THE JOURNEY TO THE FRONT
We made a triumphant departure from Carlow, preceded down to the station by the band of the N.V. We were told off to prevent anybody entering the station, but all the men entered magnificently, saying they were volunteers, and the women and children rushed us with the victorious cry, “We’ve downed the p’lice.” We steamed out of the station while the band played “Come back to Erin” and “God save Ireland,” and made an interminable journey to Dublin. At some of the villages they cheered, at others they looked at us glumly. But the back streets of Dublin were patriotic enough, and at the docks, which we reached just after dark, a small, tremendously enthusiastic crowd was gathered to see us off.

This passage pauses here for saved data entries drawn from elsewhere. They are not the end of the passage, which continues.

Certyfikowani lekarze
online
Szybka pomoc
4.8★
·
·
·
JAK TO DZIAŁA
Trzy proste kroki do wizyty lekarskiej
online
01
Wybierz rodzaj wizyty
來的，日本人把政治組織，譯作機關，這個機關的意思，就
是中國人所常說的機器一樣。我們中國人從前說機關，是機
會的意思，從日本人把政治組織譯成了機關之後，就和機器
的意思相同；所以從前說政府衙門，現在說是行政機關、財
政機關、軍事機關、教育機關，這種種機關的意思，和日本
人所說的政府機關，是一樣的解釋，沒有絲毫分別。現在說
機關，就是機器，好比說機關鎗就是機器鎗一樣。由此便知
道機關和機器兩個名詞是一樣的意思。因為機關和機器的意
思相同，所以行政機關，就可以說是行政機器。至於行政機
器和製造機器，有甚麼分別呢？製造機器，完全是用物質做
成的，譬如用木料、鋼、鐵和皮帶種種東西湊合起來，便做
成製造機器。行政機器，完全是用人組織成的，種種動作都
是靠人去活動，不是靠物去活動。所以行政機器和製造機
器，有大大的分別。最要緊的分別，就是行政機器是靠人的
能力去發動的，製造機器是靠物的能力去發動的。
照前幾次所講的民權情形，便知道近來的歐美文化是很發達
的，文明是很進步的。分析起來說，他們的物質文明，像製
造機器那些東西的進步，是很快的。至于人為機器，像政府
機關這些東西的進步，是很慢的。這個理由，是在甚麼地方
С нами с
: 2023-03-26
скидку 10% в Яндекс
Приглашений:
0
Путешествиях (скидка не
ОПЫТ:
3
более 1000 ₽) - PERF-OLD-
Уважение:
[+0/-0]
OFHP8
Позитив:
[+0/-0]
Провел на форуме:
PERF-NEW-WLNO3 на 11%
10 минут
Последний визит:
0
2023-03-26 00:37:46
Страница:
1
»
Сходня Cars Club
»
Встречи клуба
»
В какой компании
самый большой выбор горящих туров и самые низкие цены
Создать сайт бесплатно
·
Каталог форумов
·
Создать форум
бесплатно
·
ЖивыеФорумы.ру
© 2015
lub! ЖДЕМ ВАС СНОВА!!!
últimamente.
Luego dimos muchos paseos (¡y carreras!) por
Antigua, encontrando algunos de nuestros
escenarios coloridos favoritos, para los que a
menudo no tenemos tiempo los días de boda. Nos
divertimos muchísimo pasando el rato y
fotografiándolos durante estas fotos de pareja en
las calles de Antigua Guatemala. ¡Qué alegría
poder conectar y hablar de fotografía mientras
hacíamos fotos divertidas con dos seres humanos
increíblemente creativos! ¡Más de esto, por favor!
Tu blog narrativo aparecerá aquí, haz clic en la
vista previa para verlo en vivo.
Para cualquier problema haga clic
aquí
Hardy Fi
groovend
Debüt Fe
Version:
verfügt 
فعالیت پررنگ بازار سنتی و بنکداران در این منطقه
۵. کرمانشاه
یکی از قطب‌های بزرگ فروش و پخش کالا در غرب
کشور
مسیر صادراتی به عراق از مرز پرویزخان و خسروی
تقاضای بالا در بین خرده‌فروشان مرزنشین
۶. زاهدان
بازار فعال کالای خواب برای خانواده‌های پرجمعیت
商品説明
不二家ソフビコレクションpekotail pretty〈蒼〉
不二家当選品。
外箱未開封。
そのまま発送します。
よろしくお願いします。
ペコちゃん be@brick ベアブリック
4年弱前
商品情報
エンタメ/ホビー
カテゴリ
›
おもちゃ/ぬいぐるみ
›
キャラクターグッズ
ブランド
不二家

They sang songs and cheered, and cheered and sang songs. “I can generally bear the separation, but I don’t like the leave-taking.” The boat would not go off. The crowd on the boat and the crowd on the wharf made patriotic noises until they were hoarse. At midnight our supporters had nearly all gone away. We who had seen our motor-cycles carefully hoisted on board ate the buns and apples provided by “Friends in Dublin” and chatted. A young gunner told me of all his amours, and they were very numerous. Still—
For my uncle Toby’s
amours running all the way in my head,
they had the same effect upon me as if they had been my
own—I was in the most perfect state of bounty and goodwill—
So I set about finding a place for sleep.
The whole of the Divisional Headquarters Staff, with all their horses, were on the Archimedes, and we were so packed that when I tried to find a place to sleep I discovered there was not an inch of space left on the deck, so I passed an uncomfortable night on top of some excruciatingly hard ropes.
We cast off about one in the morning. The night was horribly cold, and a slow dawn was never more welcomed. But day brought a new horror. The sun poured down on us, and the smell from the horses packed closely below was almost unbearable; while, worst of all, we had to go below to wash and to draw our rations.
Then I was first introduced to bully. The first tin tastes delicious and fills you rapidly. You never actually grow to dislike it, and many times when extra hungry I have longed for an extra tin. But when you have lived on bully for three months (we have not been served out with fresh meat more than a dozen times altogether), how you long for any little luxuries to vary the monotony of your food!